Something like this:

User says "download, showing pages as they are downloaded".

OE goes to first URL listed, and shows it in the browser window (and therefore downloading any additional URLs needed to show it, such as IMG tags).

That first page remains visible for a few seconds, while user decides whether to download any media and archives mentioned from that page.

Then OE goes to any page [.html or .php ..., but not .zip or .wmv ...] that is linked to that first page.

And this is repeated, down to the specified Level, similar to existing "download" feature.

But there are several important differences from the existing "download":

1. User sees each page in the browser as it is downloaded. User doesn`t just see the Channel .. URL info, they see the actual page in the browser, for a delay time that they can set.

2. A way to have OE chug through all the .html and .php files, using the Connection and Speed options user has selected - but add a new filtering choice that can be added to each File Filter: "Load using Cautious Settings".
User might set "Video" and "Archive" to "Load using Cautious Settings".
Then I would like new Options / Advanced / Cautious Settings, that specifies # Internet Connections and Speed for such "Cautious" downloads. Default would be "1 internet connection", and "Background Speed".

With such settings, OE would collect all "Video" and "Archive" files on a new "Cautious URLs" list. These would be downloaded using a single internet connection, and 1 KB/sec, while OE continued to browse through all the other files at its normal rate.
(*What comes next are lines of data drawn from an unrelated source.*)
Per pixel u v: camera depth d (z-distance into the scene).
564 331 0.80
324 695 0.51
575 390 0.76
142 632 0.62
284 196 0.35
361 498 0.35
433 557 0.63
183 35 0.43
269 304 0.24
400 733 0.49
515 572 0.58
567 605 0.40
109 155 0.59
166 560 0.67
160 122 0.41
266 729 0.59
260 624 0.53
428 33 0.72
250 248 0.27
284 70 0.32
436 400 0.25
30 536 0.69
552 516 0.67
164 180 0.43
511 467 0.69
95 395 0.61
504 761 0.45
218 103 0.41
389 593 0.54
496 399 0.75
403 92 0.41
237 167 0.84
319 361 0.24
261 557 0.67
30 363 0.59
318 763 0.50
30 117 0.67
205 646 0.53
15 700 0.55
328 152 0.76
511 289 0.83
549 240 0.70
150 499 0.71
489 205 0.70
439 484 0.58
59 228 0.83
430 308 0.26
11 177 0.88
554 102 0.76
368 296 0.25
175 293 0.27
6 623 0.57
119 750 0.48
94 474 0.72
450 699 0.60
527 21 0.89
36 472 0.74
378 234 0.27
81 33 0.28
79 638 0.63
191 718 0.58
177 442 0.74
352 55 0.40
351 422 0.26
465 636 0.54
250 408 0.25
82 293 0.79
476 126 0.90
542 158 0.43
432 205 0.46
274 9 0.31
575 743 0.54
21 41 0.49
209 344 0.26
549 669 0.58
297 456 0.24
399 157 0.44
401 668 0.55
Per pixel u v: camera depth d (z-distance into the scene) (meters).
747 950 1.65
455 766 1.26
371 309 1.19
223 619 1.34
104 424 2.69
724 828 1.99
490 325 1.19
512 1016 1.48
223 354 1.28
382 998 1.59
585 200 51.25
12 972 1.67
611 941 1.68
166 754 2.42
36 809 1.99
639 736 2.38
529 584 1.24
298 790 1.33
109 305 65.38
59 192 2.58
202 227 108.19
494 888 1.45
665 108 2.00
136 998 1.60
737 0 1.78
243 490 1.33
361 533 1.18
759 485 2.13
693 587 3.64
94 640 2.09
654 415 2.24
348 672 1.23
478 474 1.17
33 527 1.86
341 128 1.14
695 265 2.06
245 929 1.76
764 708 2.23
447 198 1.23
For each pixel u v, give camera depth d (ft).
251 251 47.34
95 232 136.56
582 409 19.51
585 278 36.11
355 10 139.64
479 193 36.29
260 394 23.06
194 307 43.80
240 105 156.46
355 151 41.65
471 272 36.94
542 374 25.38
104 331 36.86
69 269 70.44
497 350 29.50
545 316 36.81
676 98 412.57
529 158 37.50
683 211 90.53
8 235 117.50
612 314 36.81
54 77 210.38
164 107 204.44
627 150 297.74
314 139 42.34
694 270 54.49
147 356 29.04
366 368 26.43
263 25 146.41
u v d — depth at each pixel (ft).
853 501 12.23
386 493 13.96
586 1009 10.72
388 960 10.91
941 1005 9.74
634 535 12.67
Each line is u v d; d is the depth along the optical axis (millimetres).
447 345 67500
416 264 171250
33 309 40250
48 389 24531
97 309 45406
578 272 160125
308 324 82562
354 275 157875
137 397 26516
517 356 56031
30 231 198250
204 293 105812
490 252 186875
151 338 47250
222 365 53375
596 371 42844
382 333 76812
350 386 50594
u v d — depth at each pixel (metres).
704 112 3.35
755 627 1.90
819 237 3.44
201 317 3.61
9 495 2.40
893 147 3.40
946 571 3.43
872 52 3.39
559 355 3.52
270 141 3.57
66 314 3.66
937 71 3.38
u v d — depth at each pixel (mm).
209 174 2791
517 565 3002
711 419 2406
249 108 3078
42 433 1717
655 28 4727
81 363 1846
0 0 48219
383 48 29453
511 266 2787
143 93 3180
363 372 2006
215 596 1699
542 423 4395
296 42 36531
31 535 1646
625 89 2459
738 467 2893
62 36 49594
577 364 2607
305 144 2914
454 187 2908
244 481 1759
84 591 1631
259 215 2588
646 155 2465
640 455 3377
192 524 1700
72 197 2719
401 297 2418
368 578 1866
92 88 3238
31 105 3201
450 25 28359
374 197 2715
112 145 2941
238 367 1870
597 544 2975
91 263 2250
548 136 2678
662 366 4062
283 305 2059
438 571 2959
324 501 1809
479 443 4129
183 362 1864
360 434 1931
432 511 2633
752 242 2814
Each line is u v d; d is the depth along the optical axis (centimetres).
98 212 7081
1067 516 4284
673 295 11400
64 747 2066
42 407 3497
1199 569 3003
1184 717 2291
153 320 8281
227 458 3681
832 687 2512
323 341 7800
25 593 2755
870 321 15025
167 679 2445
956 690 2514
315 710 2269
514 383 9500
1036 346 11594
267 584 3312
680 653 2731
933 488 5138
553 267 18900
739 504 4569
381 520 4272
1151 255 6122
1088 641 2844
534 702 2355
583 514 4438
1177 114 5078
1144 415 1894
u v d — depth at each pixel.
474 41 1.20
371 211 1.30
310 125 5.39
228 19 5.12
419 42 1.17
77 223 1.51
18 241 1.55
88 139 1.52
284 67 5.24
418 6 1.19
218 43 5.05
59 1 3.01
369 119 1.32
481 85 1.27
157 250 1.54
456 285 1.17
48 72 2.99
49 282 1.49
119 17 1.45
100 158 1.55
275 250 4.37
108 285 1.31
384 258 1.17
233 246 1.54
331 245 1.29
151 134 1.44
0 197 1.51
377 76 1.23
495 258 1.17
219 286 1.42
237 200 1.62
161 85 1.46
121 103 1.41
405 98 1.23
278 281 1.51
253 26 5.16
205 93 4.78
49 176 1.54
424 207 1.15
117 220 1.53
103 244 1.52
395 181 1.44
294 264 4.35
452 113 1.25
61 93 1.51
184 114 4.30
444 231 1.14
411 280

I would also like an option "Approve each Cautious URL". If this option were checked, as OE encountered each cautious URL, before adding it to its cautious URL list, it would ask the user for confirmation.
The idea here is that the page that linked to this URL is still visible in the browser, and the user can examine that browser page to decide whether they want this URL or not.

It would be a nicety to have some additional buttons;
If I decide this page is referring to good stuff, be able to say "Sure, I`ll take all the media on this page", so that user doesn`t have to approve those media one by one.
If I decide this page is not what I wnat, be able to say "Skip all media on this page".


-----
Concluding Thought: What I`m seeking is a convenient way to use the automation ability of OE, without being an irresponsible user who will get banned from membership sites. I am trying to describe a way to have "automation" -- by having OE go from page to page -- but not "blindly" -- I can see each page, so that I can intervene if needed. If I don`t choose to intervene, then OE would go through the .html and .php pages at whatever speed I set, while I watched, and it would "pile up" a list of media/archive URLs that could then be SLOWLY downloaded in the background -- avoiding being banned by sites that monitor suspicious bursts of downloading. And I would have "skipped" any media I di
ToolmakerSteve 12/28/2004 05:48 am
Brainstorm: It may be possible to accomplish some of what I want, by manipulating the Queue.

For instance, select all the .zip files whose Referer is a particular page, and delete them (if unwanted), or move them to the end of the queue (so they aren`t downloaded yet).

This gives me an idea: Would it be easy to add the following two features?

1. In the Queue window, be able to Pause / Unpause INDIVIDUAL FILES. OE would leave Paused files in the queue; it would only download Unpaused files. A Paused file could then be Unpaused later, if the user now wished to download it.

2. A File Filter option; when selected, such files would be added to the queue "Paused".

Then user could enable this new "Paused" option as part of the File Filter for "Video" and "Archive" files.

The result is that those files would just pile up in the queue; OE would temporarily skip these files, downloading any files that were not paused.

At any time, user could go to queue window, and start "Unpausing" .zip files that he wanted to download, and "Delete Selected URLs" any .zip files he didn`t want.

Or copy to a text file any URLs to be downloaded another day.

=> Heh, having thought this through, I see how to approximate this feature today.
I just tried it out:
I downloaded a website, with URL Filters / Filename / excluded keywords of .zip.
This got all the non-zip files.
Then I turned off the zip exclusion, and set a long delay between downloads.
Then downloaded a second time.
The result is that OE parsed all the already downloaded files, building up a big queue of .zip entries (the long delay kept them from actually getting downloaded).

Then I Suspended the download, and copied the URLs to a text file.
Now, I can download those .zip files a few each day, to avoid being banned.
Very Cool!
Oleg Chernavin 12/28/2004 09:40 am
Thank you for these ideas. Yes, this can be achieved only manually now - when you load only Web pages (maybe with images) and then allow other files and do "Download missing files".

Of course, the semi-visual way with the browser might be better, but it is really complex to implement. I think, I will be able to make the files freezing, when they are moved to the queue end and paused until you allow them. But it will be harder to operate for you - you would have to find all .zip files in the Queue (they are mixed there with pages and images usually) and then command them to be paused.

In fact, the starting Project twice (with Archives disabled and then enabled) is easier. At least, I do so sometimes.

So, it might be not worth to have that individual files pause feature.

What do you think?

Oleg.